10 Transgender Films That Paved the Way for The Danish Girl
Before Eddie Redmayne becomes Lili Elbe on November 27, queue this list of trailblazing features.
Eddie Redmayne is no stranger to transformation.
Last year, the British actor went through an intense physical metamorphosis to embody the infamous physicist Stephen Hawking at every stage of his decades-long battle with ALS in The Theory of Everything. It was a powerful role that earned Redmayne the Academy Award for Best Actor. And this year, he’s going full force again.
The Danish Girl, a period piece from Oscar winning director Tom Hooper, tells the true story of Einar Wegener, the 1930s Danish painter who becomes the first man to undergo a sex-change operation, and it’s a film that couldn’t have picked a better time to come out.
With the ESPYS saluting Caitlyn Jenner for her bravery, September’s Emmys awarding Amazon Original series Transparent a whopping five wins, and film festivals the world over welcoming countless indies exploring the issue, there’s no doubt the trans community is finally getting the public awareness it has long deserved.
So we put together a timeline of the evolution of the transgender film. Each provides its subjects with a platform to share their struggles and stories. Some are dramatic, some are funny, but all are trailblazing features that redefine “normal” and challenge the gender binary.
Women in Revolt (1971)
Paul Morrissey’s satire follows a trio of females who join a liberation group only to find themselves even more miserable than when they started. Though the film doesn’t necessarily delve into trans issues, it stars a clique of Andy Warhol’s trans superstars: Candy Darling, Holly Woodlawn, and Jackie Curtis.

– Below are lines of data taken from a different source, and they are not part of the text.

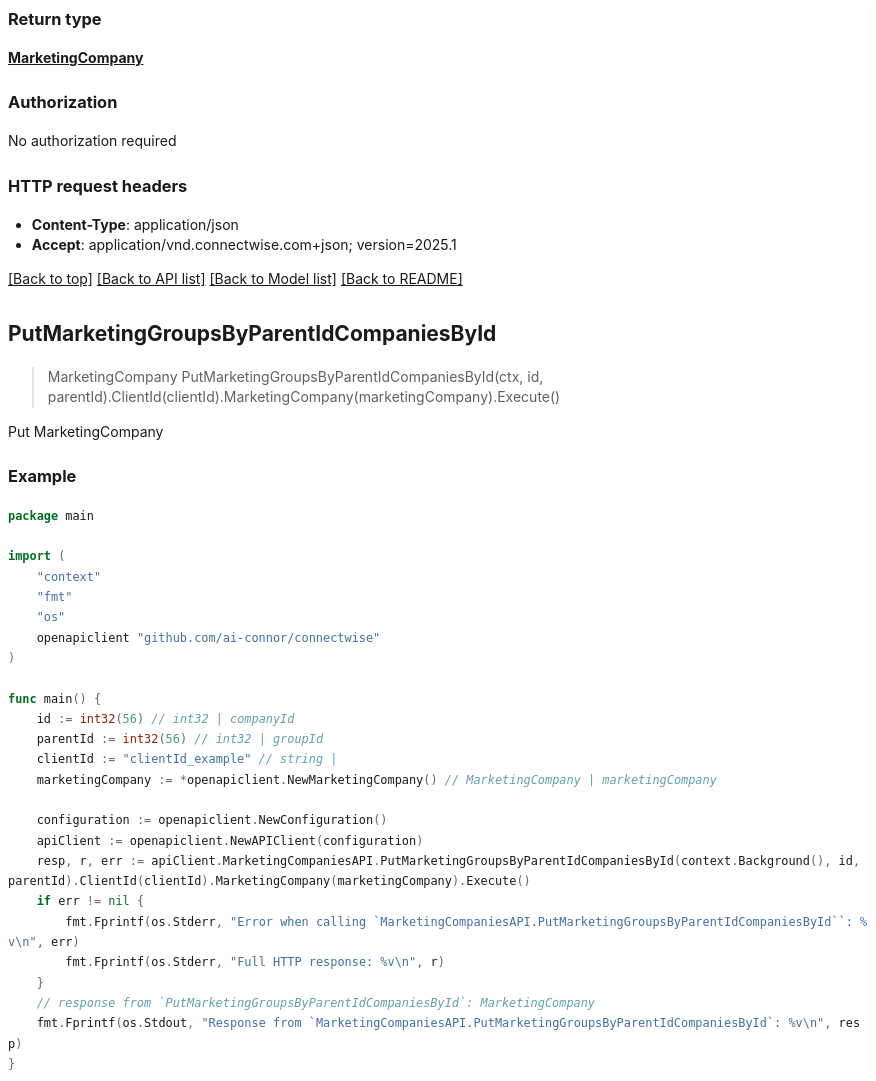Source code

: ### Return type

[**MarketingCompany**](MarketingCompany.md)

### Authorization

No authorization required

### HTTP request headers

- **Content-Type**: application/json
- **Accept**: application/vnd.connectwise.com+json; version=2025.1

[[Back to top]](#) [[Back to API list]](../README.md#documentation-for-api-endpoints)
[[Back to Model list]](../README.md#documentation-for-models)
[[Back to README]](../README.md)


## PutMarketingGroupsByParentIdCompaniesById

> MarketingCompany PutMarketingGroupsByParentIdCompaniesById(ctx, id, parentId).ClientId(clientId).MarketingCompany(marketingCompany).Execute()

Put MarketingCompany

### Example

```go
package main

import (
	"context"
	"fmt"
	"os"
	openapiclient "github.com/ai-connor/connectwise"
)

func main() {
	id := int32(56) // int32 | companyId
	parentId := int32(56) // int32 | groupId
	clientId := "clientId_example" // string | 
	marketingCompany := *openapiclient.NewMarketingCompany() // MarketingCompany | marketingCompany

	configuration := openapiclient.NewConfiguration()
	apiClient := openapiclient.NewAPIClient(configuration)
	resp, r, err := apiClient.MarketingCompaniesAPI.PutMarketingGroupsByParentIdCompaniesById(context.Background(), id, parentId).ClientId(clientId).MarketingCompany(marketingCompany).Execute()
	if err != nil {
		fmt.Fprintf(os.Stderr, "Error when calling `MarketingCompaniesAPI.PutMarketingGroupsByParentIdCompaniesById``: %v\n", err)
		fmt.Fprintf(os.Stderr, "Full HTTP response: %v\n", r)
	}
	// response from `PutMarketingGroupsByParentIdCompaniesById`: MarketingCompany
	fmt.Fprintf(os.Stdout, "Response from `MarketingCompaniesAPI.PutMarketingGroupsByParentIdCompaniesById`: %v\n", resp)
}
```
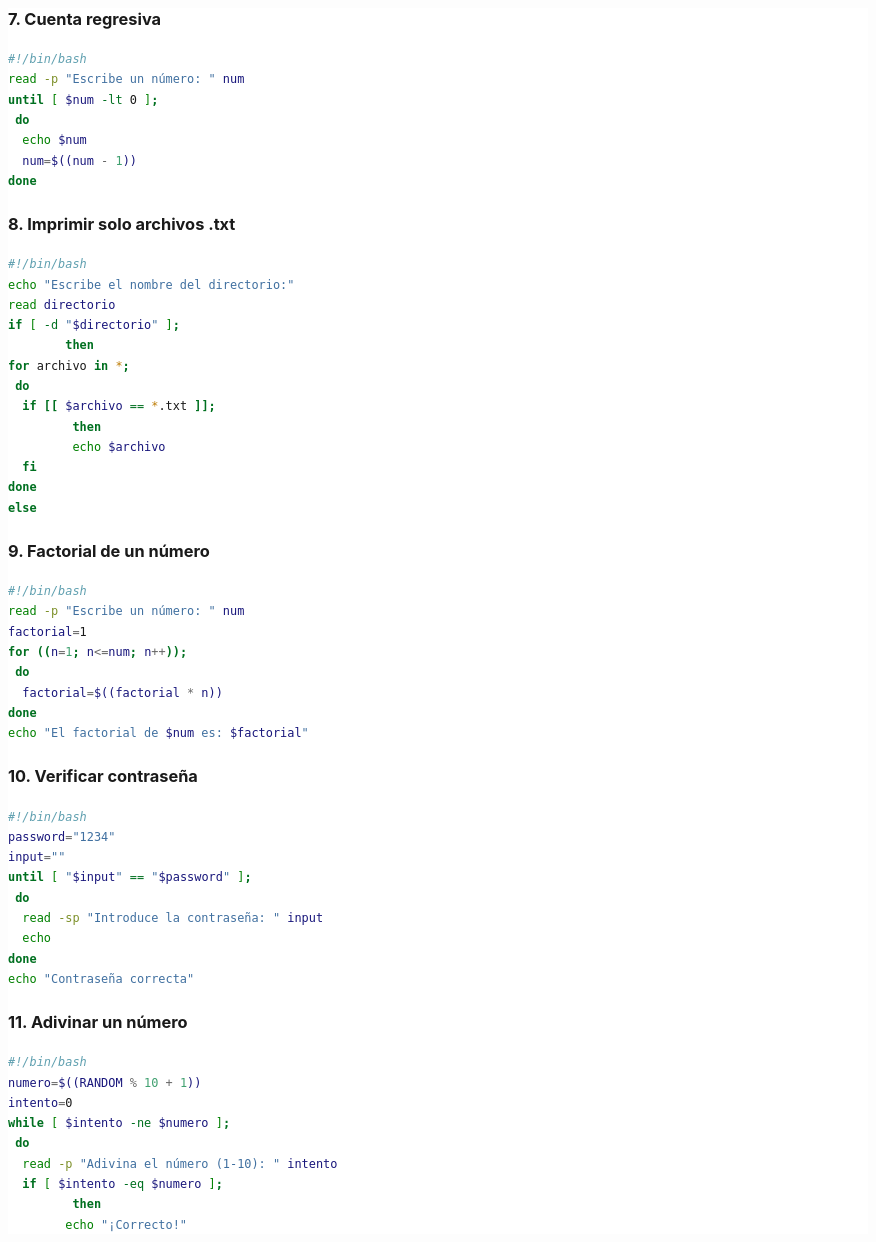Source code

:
 ```bash
```
### 7. Cuenta regresiva
```bash
#!/bin/bash
read -p "Escribe un número: " num
until [ $num -lt 0 ]; 
 do
  echo $num
  num=$((num - 1))
done
```
### 8. Imprimir solo archivos .txt
```bash
#!/bin/bash
echo "Escribe el nombre del directorio:"
read directorio
if [ -d "$directorio" ];
        then
for archivo in *;
 do
  if [[ $archivo == *.txt ]];
         then
         echo $archivo
  fi
done
else
```
### 9. Factorial de un número
```bash
#!/bin/bash
read -p "Escribe un número: " num
factorial=1
for ((n=1; n<=num; n++));
 do
  factorial=$((factorial * n))
done
echo "El factorial de $num es: $factorial"
```
### 10. Verificar contraseña
```bash
#!/bin/bash
password="1234"
input=""
until [ "$input" == "$password" ];
 do
  read -sp "Introduce la contraseña: " input
  echo
done
echo "Contraseña correcta"
```
### 11. Adivinar un número
```bash
#!/bin/bash
numero=$((RANDOM % 10 + 1))
intento=0
while [ $intento -ne $numero ];
 do
  read -p "Adivina el número (1-10): " intento
  if [ $intento -eq $numero ];
         then
        echo "¡Correcto!"
```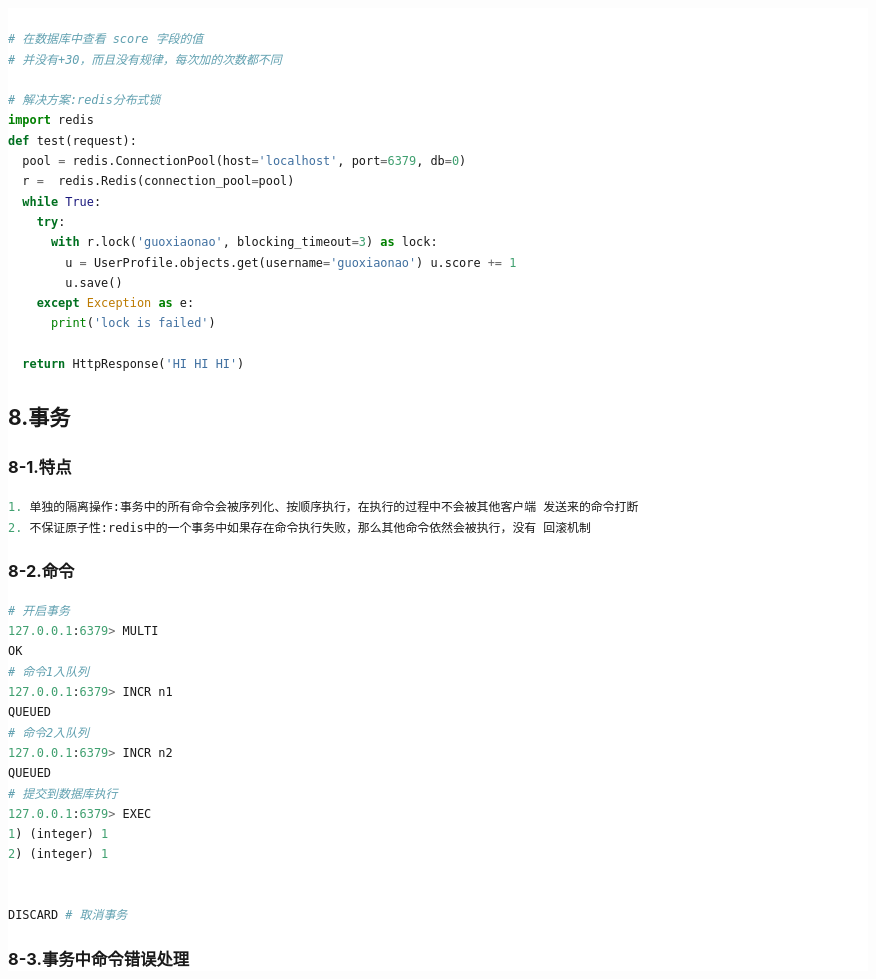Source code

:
 ```python
    
# 在数据库中查看 score 字段的值
# 并没有+30，而且没有规律，每次加的次数都不同

# 解决方案:redis分布式锁
import redis
def test(request):
  pool = redis.ConnectionPool(host='localhost', port=6379, db=0) 
  r =  redis.Redis(connection_pool=pool)
  while True:
    try:
      with r.lock('guoxiaonao', blocking_timeout=3) as lock:
        u = UserProfile.objects.get(username='guoxiaonao') u.score += 1
        u.save()
    except Exception as e:
      print('lock is failed') 
  
  return HttpResponse('HI HI HI')
```

## 8.事务

### 8-1.特点

```python
1. 单独的隔离操作:事务中的所有命令会被序列化、按顺序执行，在执行的过程中不会被其他客户端 发送来的命令打断
2. 不保证原子性:redis中的一个事务中如果存在命令执行失败，那么其他命令依然会被执行，没有 回滚机制
```

### 8-2.命令

```python
# 开启事务 
127.0.0.1:6379> MULTI 
OK
# 命令1入队列 
127.0.0.1:6379> INCR n1 
QUEUED
# 命令2入队列 
127.0.0.1:6379> INCR n2 
QUEUED
# 提交到数据库执行 
127.0.0.1:6379> EXEC
1) (integer) 1
2) (integer) 1


DISCARD # 取消事务
```

### 8-3.事务中命令错误处理
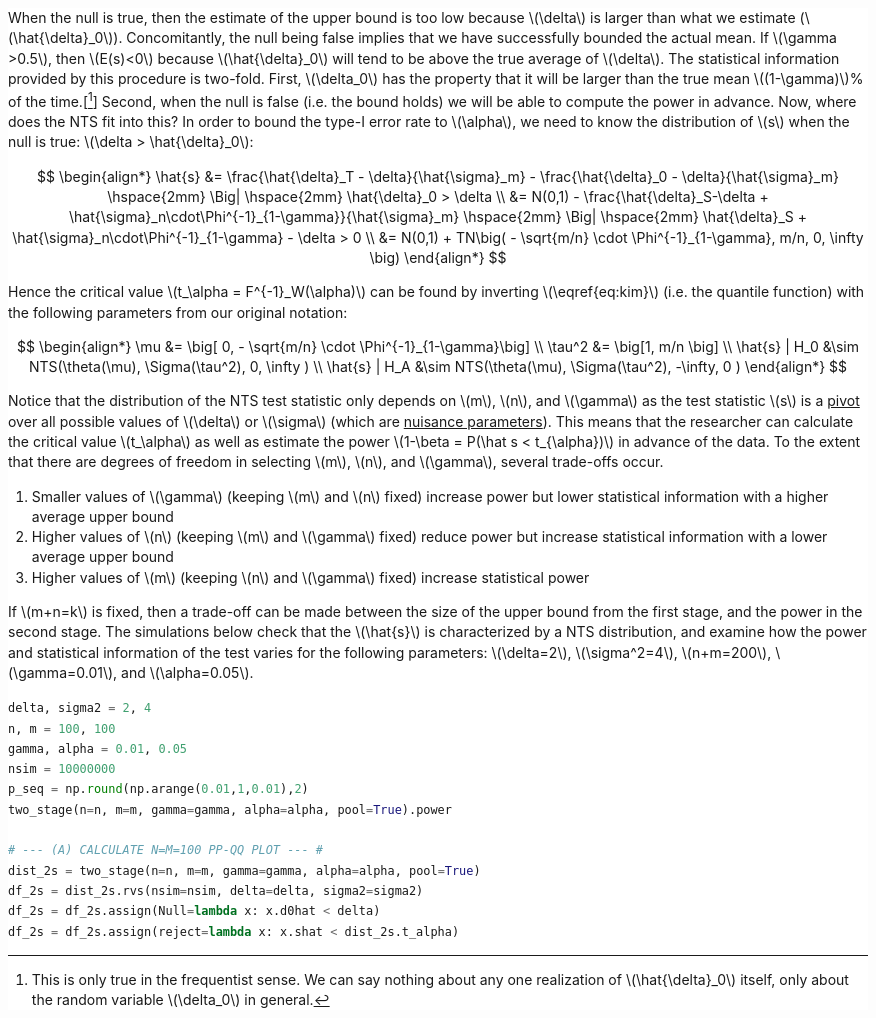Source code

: When the null is true, then the estimate of the upper bound is too low because \\(\delta\\) is larger than what we estimate (\\(\hat{\delta}_0\\)). Concomitantly, the null being false implies that we have successfully bounded the actual mean. If \\(\gamma >0.5\\), then \\(E(s)<0\\) because \\(\hat{\delta}_0\\) will tend to be above the true average of \\(\delta\\). The statistical information provided by this procedure is two-fold. First, \\(\delta_0\\) has the property that it will be larger than the true mean \\((1-\gamma)\\)% of the time.[[^4]] Second, when the null is false (i.e. the bound holds) we will be able to compute the power in advance.  Now, where does the NTS fit into this? In order to bound the type-I error rate to \\(\alpha\\), we need to know the distribution of \\(s\\) when the null is true: \\(\delta > \hat{\delta}_0\\):

$$
\begin{align*}
\hat{s} &= \frac{\hat{\delta}_T - \delta}{\hat{\sigma}_m} - \frac{\hat{\delta}_0 - \delta}{\hat{\sigma}_m} \hspace{2mm} \Big| \hspace{2mm} \hat{\delta}_0 > \delta  \\
&= N(0,1) - \frac{\hat{\delta}_S-\delta + \hat{\sigma}_n\cdot\Phi^{-1}_{1-\gamma}}{\hat{\sigma}_m} \hspace{2mm} \Big| \hspace{2mm} \hat{\delta}_S + \hat{\sigma}_n\cdot\Phi^{-1}_{1-\gamma} - \delta > 0 \\
&= N(0,1) + TN\big( - \sqrt{m/n} \cdot \Phi^{-1}_{1-\gamma}, m/n, 0, \infty  \big)
\end{align*}
$$

Hence the critical value \\(t_\alpha = F^{-1}_W(\alpha)\\) can be found by inverting \\(\eqref{eq:kim}\\) (i.e. the quantile function) with the following parameters from our original notation:

$$
\begin{align*}
\mu &= \big[ 0, - \sqrt{m/n} \cdot \Phi^{-1}_{1-\gamma}\big] \\
\tau^2 &= \big[1, m/n \big] \\
\hat{s} | H_0 &\sim NTS(\theta(\mu), \Sigma(\tau^2), 0, \infty ) \\ 
\hat{s} | H_A &\sim NTS(\theta(\mu), \Sigma(\tau^2), -\infty, 0 )
\end{align*}
$$

Notice that the distribution of the NTS test statistic only depends on \\(m\\), \\(n\\), and \\(\gamma\\) as  the test statistic \\(s\\) is a [pivot](https://en.wikipedia.org/wiki/Pivotal_quantity) over all possible values of \\(\delta\\) or \\(\sigma\\) (which are [nuisance parameters](https://en.wikipedia.org/wiki/Nuisance_parameter)). This means that the researcher can calculate the critical value \\(t_\alpha\\) as well as estimate the power \\(1-\beta = P(\hat s < t_{\alpha})\\) in advance of the data. To the extent that there are degrees of freedom in selecting \\(m\\), \\(n\\), and \\(\gamma\\), several trade-offs occur.

1. Smaller values of \\(\gamma\\) (keeping \\(m\\) and \\(n\\) fixed) increase power but lower statistical information with a higher average upper bound
2. Higher values of \\(n\\) (keeping \\(m\\) and \\(\gamma\\) fixed) reduce power but increase statistical information with a lower average upper bound
3. Higher values of \\(m\\) (keeping \\(n\\) and \\(\gamma\\) fixed) increase statistical power

If \\(m+n=k\\) is fixed, then a trade-off can be made between the size of the upper bound from the first stage, and the power in the second stage. The simulations below check that the \\(\hat{s}\\) is characterized by a NTS distribution, and examine how the power and statistical information of the test varies for the following parameters: \\(\delta=2\\), \\(\sigma^2=4\\), \\(n+m=200\\), \\(\gamma=0.01\\), and \\(\alpha=0.05\\).


```python
delta, sigma2 = 2, 4
n, m = 100, 100
gamma, alpha = 0.01, 0.05
nsim = 10000000
p_seq = np.round(np.arange(0.01,1,0.01),2)
two_stage(n=n, m=m, gamma=gamma, alpha=alpha, pool=True).power

# --- (A) CALCULATE N=M=100 PP-QQ PLOT --- #
dist_2s = two_stage(n=n, m=m, gamma=gamma, alpha=alpha, pool=True)
df_2s = dist_2s.rvs(nsim=nsim, delta=delta, sigma2=sigma2)
df_2s = df_2s.assign(Null=lambda x: x.d0hat < delta)
df_2s = df_2s.assign(reject=lambda x: x.shat < dist_2s.t_alpha)
```

[^1]: A standard BVN means that the means are zero, and covariance matrix has a value of one on the diagonals and \\(\rho\\) on the off-diagonals.
[^2]: In reality, there are slight differences, they just cannot be seen on the figure.
[^3]: A lower bound can be studied just as easily as an upper bond.
[^4]: This is only true in the frequentist sense. We can say nothing about any one realization of \\(\hat{\delta}_0\\) itself, only about the random variable \\(\delta_0\\) in general.
[^5]: Here are just three examples of papers that use this frequency property found from the first page of a google search: [here](https://www.scirp.org/html/4-1240172_30157.htm), [here](https://dl.acm.org/doi/10.1145/1553374.1553431), and [here](https://www.frontiersin.org/articles/10.3389/fnagi.2016.00318/full).
[^6]: In practice \\(\sigma^2\\) needs to be estimated, which will make the classical distribution a student's-t distribution rather than a normal, but this issue is ignored for convenience.
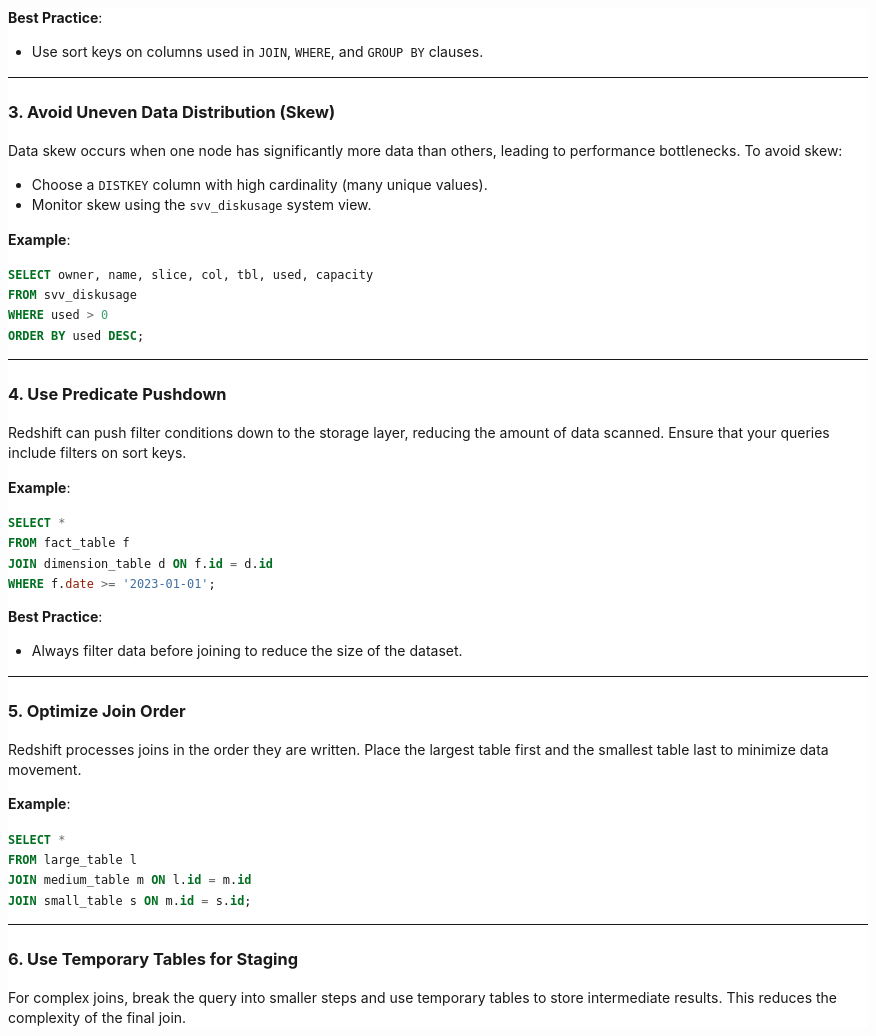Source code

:    **Best Practice**:
   - Use sort keys on columns used in `JOIN`, `WHERE`, and `GROUP BY` clauses.

---

### 3. **Avoid Uneven Data Distribution (Skew)**
   Data skew occurs when one node has significantly more data than others, leading to performance bottlenecks. To avoid skew:
   - Choose a `DISTKEY` column with high cardinality (many unique values).
   - Monitor skew using the `svv_diskusage` system view.

   **Example**:
   ```sql
   SELECT owner, name, slice, col, tbl, used, capacity
   FROM svv_diskusage
   WHERE used > 0
   ORDER BY used DESC;
   ```

---

### 4. **Use Predicate Pushdown**
   Redshift can push filter conditions down to the storage layer, reducing the amount of data scanned. Ensure that your queries include filters on sort keys.

   **Example**:
   ```sql
   SELECT *
   FROM fact_table f
   JOIN dimension_table d ON f.id = d.id
   WHERE f.date >= '2023-01-01';
   ```

   **Best Practice**:
   - Always filter data before joining to reduce the size of the dataset.

---

### 5. **Optimize Join Order**
   Redshift processes joins in the order they are written. Place the largest table first and the smallest table last to minimize data movement.

   **Example**:
   ```sql
   SELECT *
   FROM large_table l
   JOIN medium_table m ON l.id = m.id
   JOIN small_table s ON m.id = s.id;
   ```

---

### 6. **Use Temporary Tables for Staging**
   For complex joins, break the query into smaller steps and use temporary tables to store intermediate results. This reduces the complexity of the final join.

The World According to Garp (1982)
Decades before John Lithgow was receiving critical raves as one part of a gay couple in Love Is Strange, he was getting an Oscar nom for his role as Roberta Muldoon in The World According to Garp. As a transsexual woman who used to play in the NFL, Muldoon serves as a sanguine voice of reason in this comedy of idiosyncrasies.
Paris Is Burning (1990)
From director Jennie Livingston, this documentary focuses on New York City’s ‘80s drag scene. At once flamboyant and elegant, the doc’s subjects of various gender identities dish on the vitality of the era, competing in balls, and inventing the vogue dance craze, while candidly discussing more cumbersome topics like AIDS and homophobia.
The Crying Game (1992)
Heralded at the time for its controversial surprise ending and its anti-stereotypical tone, The Crying Game racked up awards, including an Oscar for best screenplay. A web of tangled plot twists, the story follows Fergus, an escaped hostage who flees to London and falls for a hairdresser with a secret.
Boys Don't Cry (1999)
Hillary Swank, a self-proclaimed girly girl, binds her bust to play Brandon Teena, a female who identifies as a male and moves to Nebraska to start anew, in director Kimberly Pierce’s indie drama Boys Don’t Cry. And it’s a move that scored Swank an Oscar.
A road-trip flick that’s less about the destination and more about the journey, Transamerica stars Felicity Huffman as Bree, a classy lady who’s on the verge of reconstructive surgery and solidifying her place in the world as a woman. But before she can go under the knife, she has a bit of a pickle to resolve: She’s just found out she’s fathered a son.
Dallas Buyers Club (2013)
Matthew McConaughey, who withered to 135 pounds to play Ron Woodroof, an HIV-infected Texan who takes on the FDA with the same vigor he has for doing strippers and lines of coke, plays the lead in the based-on-true-events drama. But it’s his sidekick, the transgendered Rayon, played by Jared Leto, who steals the show.
52 Tuesdays (2015)
Billie’s mom wants to be a man, but what does that mean for 16-year-old Billie? In this coming-of-age drama, director Sophie Hyde uses a chapter structure and brilliant actors taking on multifaceted roles to provide a fresh perspective on the sexual reassignment experience for all involved.
We’re used to seeing non-trans actors star in transgender roles. But Sean Baker, the Starlet director whose M.O. is rooted in authenticity, doesn’t play that way. Tangerine, a daylong quest through the slums of Hollywood to find a cheating pimp, stars a pair of transgender leads playing transgender hookers.